Knor çorbasının tuzu tam, pazarlaması eksik....
Knor, çorbalarını nasıl pazarlıyor ?
paketler içinde, market raflarında sergileyerek…son derece klasik ve iş görmez bir yöntem. Böyle devam ederse bir süre sonra çorba satamaz hale gelir.
Ürünü teşhir etmek, raflara yerleştirmek demek, değildir. O ürünün tüketicinin nasıl kullandığı, nasıl kullanması gerektiği ve tüketici ile temasına kadar olan süreci yönetmeniz gerekir.
Eğer, ürününüz çorba gibi geleneksel bir ürün ise bunu, modern kalıplar içinde sunmak işe yaramayabilir. Tüketicinin geleneksel değerlerinin içerisine girebilmeli , geleneksel davranışlarıyla uyumlu hale getirmelisiniz.

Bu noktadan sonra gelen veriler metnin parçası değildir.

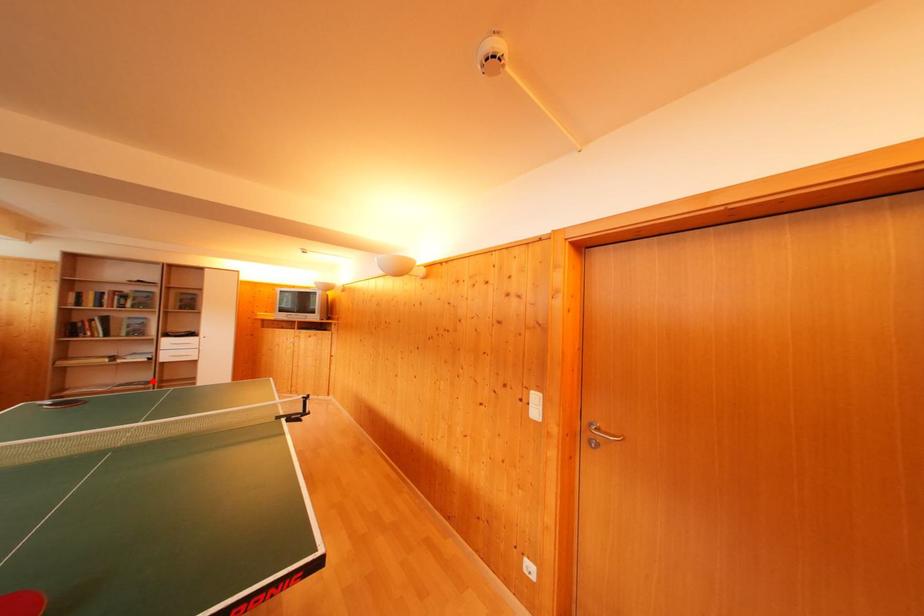
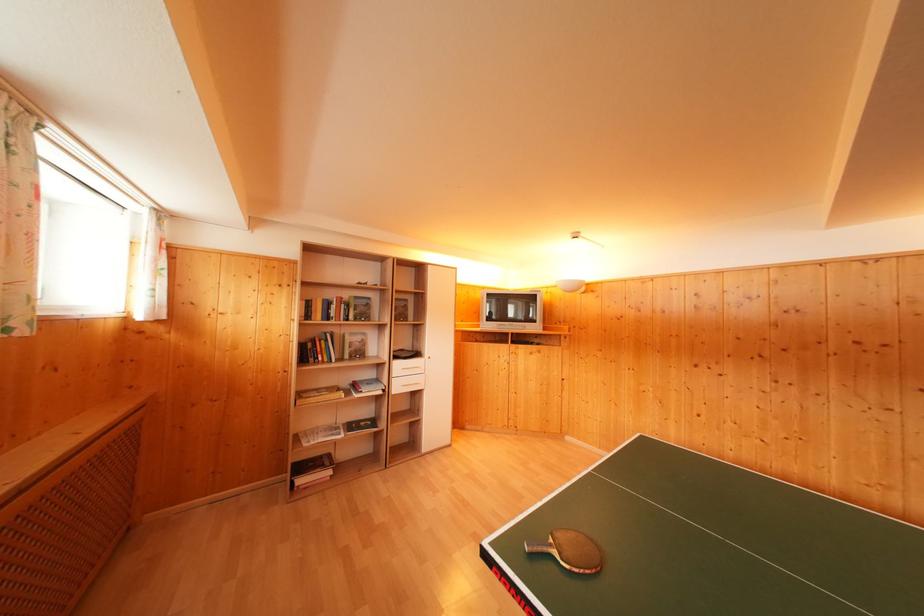
Question: I am providing you with two images of the same scene from different viewpoints. A red point is shown in image1. For the corresponding object point in image2, is it positioned nearer or farther from the camera?

Choices:
 (A) Nearer
 (B) Farther

Answer: (B)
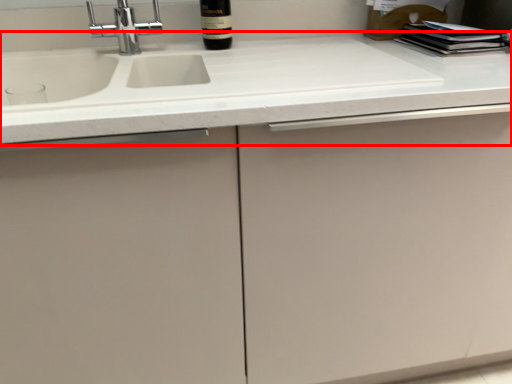
Question: From the image, what is the correct spatial relationship of countertop (annotated by the red box) in relation to bottle?

Choices:
 (A) right
 (B) left

Answer: (B)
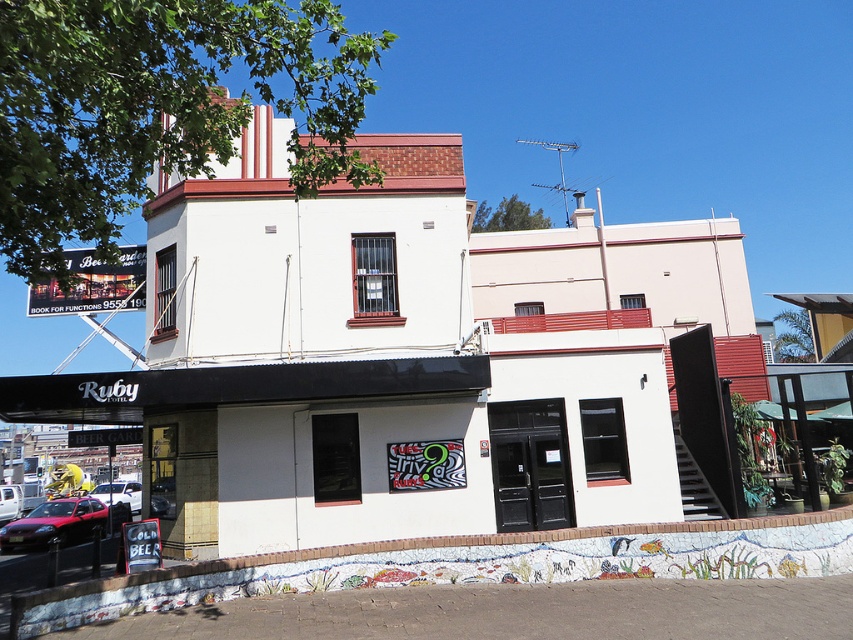
Question: Does matte red car at lower left have a lesser width compared to metallic red car at center?

Choices:
 (A) yes
 (B) no

Answer: (A)

Question: Does matte red car at lower left appear on the left side of metallic red car at center?

Choices:
 (A) yes
 (B) no

Answer: (B)

Question: Which object appears closest to the camera in this image?

Choices:
 (A) metallic red car at center
 (B) matte red car at lower left

Answer: (B)

Question: Does matte red car at lower left have a smaller size compared to metallic red car at center?

Choices:
 (A) no
 (B) yes

Answer: (B)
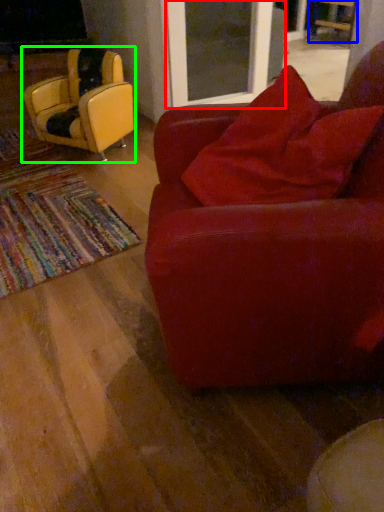
Question: Considering the real-world distances, which object is closest to screen door (highlighted by a red box)? chair (highlighted by a blue box) or chair (highlighted by a green box).

Choices:
 (A) chair
 (B) chair

Answer: (B)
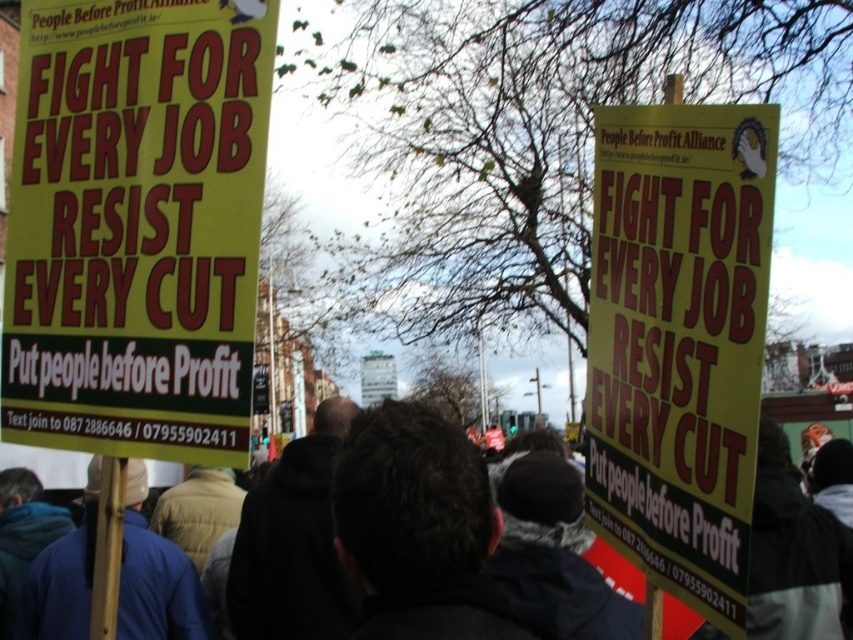
Question: Which object appears closest to the camera in this image?

Choices:
 (A) yellow paper sign at center
 (B) yellow paper sign at left

Answer: (A)

Question: From the image, what is the correct spatial relationship of yellow paper sign at left in relation to yellow paper sign at center?

Choices:
 (A) left
 (B) right

Answer: (A)

Question: Does yellow paper sign at left appear over yellow paper sign at center?

Choices:
 (A) yes
 (B) no

Answer: (A)

Question: Does yellow paper sign at left appear on the right side of yellow paper sign at center?

Choices:
 (A) no
 (B) yes

Answer: (A)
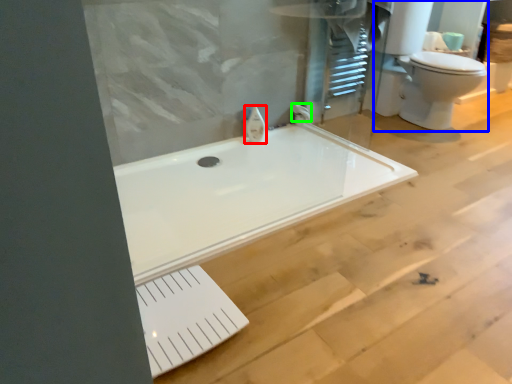
Question: Which object is the closest to the faucet (highlighted by a red box)? Choose among these: sink (highlighted by a blue box) or faucet (highlighted by a green box).

Choices:
 (A) sink
 (B) faucet

Answer: (B)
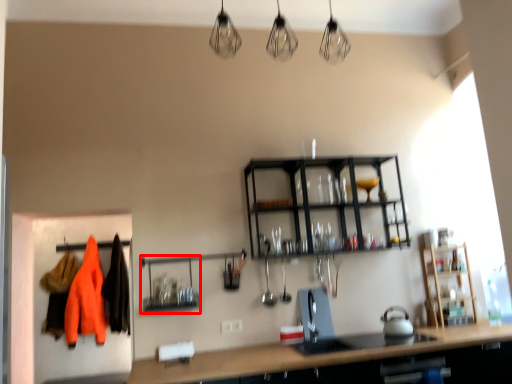
Question: From the image's perspective, considering the relative positions of shelf (annotated by the red box) and clothing in the image provided, where is shelf (annotated by the red box) located with respect to the staircase?

Choices:
 (A) above
 (B) below

Answer: (A)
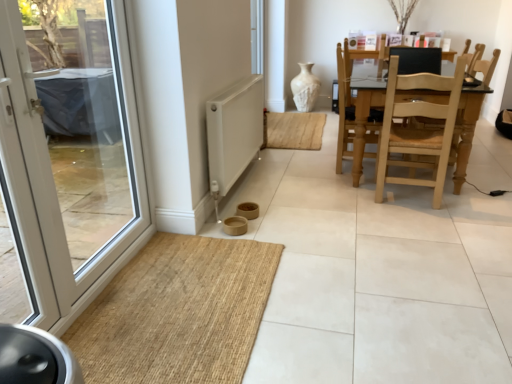
Question: Can you confirm if white textured vase at center is shorter than light brown wooden swivel chair at center?

Choices:
 (A) yes
 (B) no

Answer: (A)

Question: Is white textured vase at center beside light brown wooden swivel chair at center?

Choices:
 (A) yes
 (B) no

Answer: (B)

Question: Is white textured vase at center positioned before light brown wooden swivel chair at center?

Choices:
 (A) no
 (B) yes

Answer: (A)

Question: Does white textured vase at center have a greater height compared to light brown wooden swivel chair at center?

Choices:
 (A) yes
 (B) no

Answer: (B)

Question: Is light brown wooden swivel chair at center at the back of white textured vase at center?

Choices:
 (A) yes
 (B) no

Answer: (B)

Question: Is light brown wooden swivel chair at center situated inside white matte radiator at lower center or outside?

Çorbanın tüketiciye hitap ettiği anlamı mutlaka yakalamalısınız.
İnsanlar çorbayı sıcak içer , kokusunu ve dumanını duymak ister… Bu noktalar tüketici ile çorba arasındaki algı bağıdır…tüketicinin ürünle bu noktalarda temasının mutlaka sağlanması gerekir ki ürün anlam kazanabilsin.
Knor , belirli merkezlerde “çorbacı” adında ufak kafeler açabilir. Burada, tüketicinin bu ürünle, bildiği yollardan teması sağlanır. Burada tüketici ürünü test eder; ürün, tüketici bilinçaltında anlam kazanır…
Bence, şu an knor, raflarda anlamını kaybediyor. Tüketiciyle bağ kuramıyor. Sirkülasyon az olduğu için tozlanan raflarda tüketiciyi kendisine daha çok itiyor.
Knor, için ramazan günleri bir fırsat olabilir. Çorba, ramazan günlerinde daha bir anlam kazanır. Knor, bu dönemleri iyi değerlendirerek tüketiciye dokunabilir. Ancak, knor ne yapıyor ? sürekli yeni çeşitlerini çıkartarak raflardaki bekleme süresini arttırıyor.
Her ürün, tüketiciye iş kitaplarında yazdığı gibi ulaştırılmaz. Bazen daha radikal yöntemler denemeniz, mutfağa girmeniz gerekir.
Knor, markası bu radikalliği beceremediği için belirli bir tüketim oranında, bekar erkeklerin tercihi olarak kalmaya mahkum. Hatta, bu imaj üzerine yapıştıkça aileler için kolay ve özensiz gibi olumsuz imajlar eklenerek , ev hanımları için zamanla tercih nedeni olmayabilir.